── Material provided ──

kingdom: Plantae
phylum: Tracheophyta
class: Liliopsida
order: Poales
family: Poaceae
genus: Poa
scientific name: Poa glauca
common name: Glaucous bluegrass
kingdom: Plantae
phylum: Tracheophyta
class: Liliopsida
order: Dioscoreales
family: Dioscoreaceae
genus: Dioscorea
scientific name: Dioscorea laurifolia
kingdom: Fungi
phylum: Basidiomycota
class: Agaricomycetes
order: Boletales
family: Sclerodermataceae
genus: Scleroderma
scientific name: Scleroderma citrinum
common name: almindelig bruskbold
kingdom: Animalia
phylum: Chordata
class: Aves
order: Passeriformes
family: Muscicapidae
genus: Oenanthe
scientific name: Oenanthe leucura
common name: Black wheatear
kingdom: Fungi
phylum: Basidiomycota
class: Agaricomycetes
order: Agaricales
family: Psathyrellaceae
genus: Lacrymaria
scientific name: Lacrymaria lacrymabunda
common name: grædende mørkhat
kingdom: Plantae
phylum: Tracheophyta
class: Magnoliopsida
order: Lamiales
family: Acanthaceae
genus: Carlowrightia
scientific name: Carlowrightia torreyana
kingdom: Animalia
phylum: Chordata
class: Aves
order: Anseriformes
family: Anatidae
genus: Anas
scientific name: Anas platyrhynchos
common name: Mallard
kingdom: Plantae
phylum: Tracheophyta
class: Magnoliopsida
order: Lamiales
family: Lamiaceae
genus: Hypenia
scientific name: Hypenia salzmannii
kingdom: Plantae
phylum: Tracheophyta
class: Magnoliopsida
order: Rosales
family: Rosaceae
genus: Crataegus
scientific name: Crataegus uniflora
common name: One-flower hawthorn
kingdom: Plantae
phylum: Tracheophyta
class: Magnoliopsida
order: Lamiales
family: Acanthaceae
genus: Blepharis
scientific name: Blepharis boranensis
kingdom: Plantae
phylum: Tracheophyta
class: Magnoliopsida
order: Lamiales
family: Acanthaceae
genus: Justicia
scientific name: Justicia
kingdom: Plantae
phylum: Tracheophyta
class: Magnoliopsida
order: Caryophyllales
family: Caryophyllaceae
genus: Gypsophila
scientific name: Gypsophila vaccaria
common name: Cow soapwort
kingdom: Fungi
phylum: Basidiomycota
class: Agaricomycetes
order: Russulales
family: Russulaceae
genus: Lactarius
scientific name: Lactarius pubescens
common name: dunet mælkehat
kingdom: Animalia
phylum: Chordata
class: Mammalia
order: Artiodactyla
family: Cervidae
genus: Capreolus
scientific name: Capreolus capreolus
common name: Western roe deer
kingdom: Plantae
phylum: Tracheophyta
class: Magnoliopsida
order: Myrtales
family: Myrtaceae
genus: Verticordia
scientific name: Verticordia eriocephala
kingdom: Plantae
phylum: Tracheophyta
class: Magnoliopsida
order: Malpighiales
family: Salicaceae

───

**Goal:**
Rewrite the records above, replacing "scientific name" with "Latin name" wherever it occurs and leaving every other line unchanged.

**Expected answer:**
kingdom: Plantae
phylum: Tracheophyta
class: Liliopsida
order: Poales
family: Poaceae
genus: Poa
Latin name: Poa glauca
common name: Glaucous bluegrass
kingdom: Plantae
phylum: Tracheophyta
class: Liliopsida
order: Dioscoreales
family: Dioscoreaceae
genus: Dioscorea
Latin name: Dioscorea laurifolia
kingdom: Fungi
phylum: Basidiomycota
class: Agaricomycetes
order: Boletales
family: Sclerodermataceae
genus: Scleroderma
Latin name: Scleroderma citrinum
common name: almindelig bruskbold
kingdom: Animalia
phylum: Chordata
class: Aves
order: Passeriformes
family: Muscicapidae
genus: Oenanthe
Latin name: Oenanthe leucura
common name: Black wheatear
kingdom: Fungi
phylum: Basidiomycota
class: Agaricomycetes
order: Agaricales
family: Psathyrellaceae
genus: Lacrymaria
Latin name: Lacrymaria lacrymabunda
common name: grædende mørkhat
kingdom: Plantae
phylum: Tracheophyta
class: Magnoliopsida
order: Lamiales
family: Acanthaceae
genus: Carlowrightia
Latin name: Carlowrightia torreyana
kingdom: Animalia
phylum: Chordata
class: Aves
order: Anseriformes
family: Anatidae
genus: Anas
Latin name: Anas platyrhynchos
common name: Mallard
kingdom: Plantae
phylum: Tracheophyta
class: Magnoliopsida
order: Lamiales
family: Lamiaceae
genus: Hypenia
Latin name: Hypenia salzmannii
kingdom: Plantae
phylum: Tracheophyta
class: Magnoliopsida
order: Rosales
family: Rosaceae
genus: Crataegus
Latin name: Crataegus uniflora
common name: One-flower hawthorn
kingdom: Plantae
phylum: Tracheophyta
class: Magnoliopsida
order: Lamiales
family: Acanthaceae
genus: Blepharis
Latin name: Blepharis boranensis
kingdom: Plantae
phylum: Tracheophyta
class: Magnoliopsida
order: Lamiales
family: Acanthaceae
genus: Justicia
Latin name: Justicia
kingdom: Plantae
phylum: Tracheophyta
class: Magnoliopsida
order: Caryophyllales
family: Caryophyllaceae
genus: Gypsophila
Latin name: Gypsophila vaccaria
common name: Cow soapwort
kingdom: Fungi
phylum: Basidiomycota
class: Agaricomycetes
order: Russulales
family: Russulaceae
genus: Lactarius
Latin name: Lactarius pubescens
common name: dunet mælkehat
kingdom: Animalia
phylum: Chordata
class: Mammalia
order: Artiodactyla
family: Cervidae
genus: Capreolus
Latin name: Capreolus capreolus
common name: Western roe deer
kingdom: Plantae
phylum: Tracheophyta
class: Magnoliopsida
order: Myrtales
family: Myrtaceae
genus: Verticordia
Latin name: Verticordia eriocephala
kingdom: Plantae
phylum: Tracheophyta
class: Magnoliopsida
order: Malpighiales
family: Salicaceae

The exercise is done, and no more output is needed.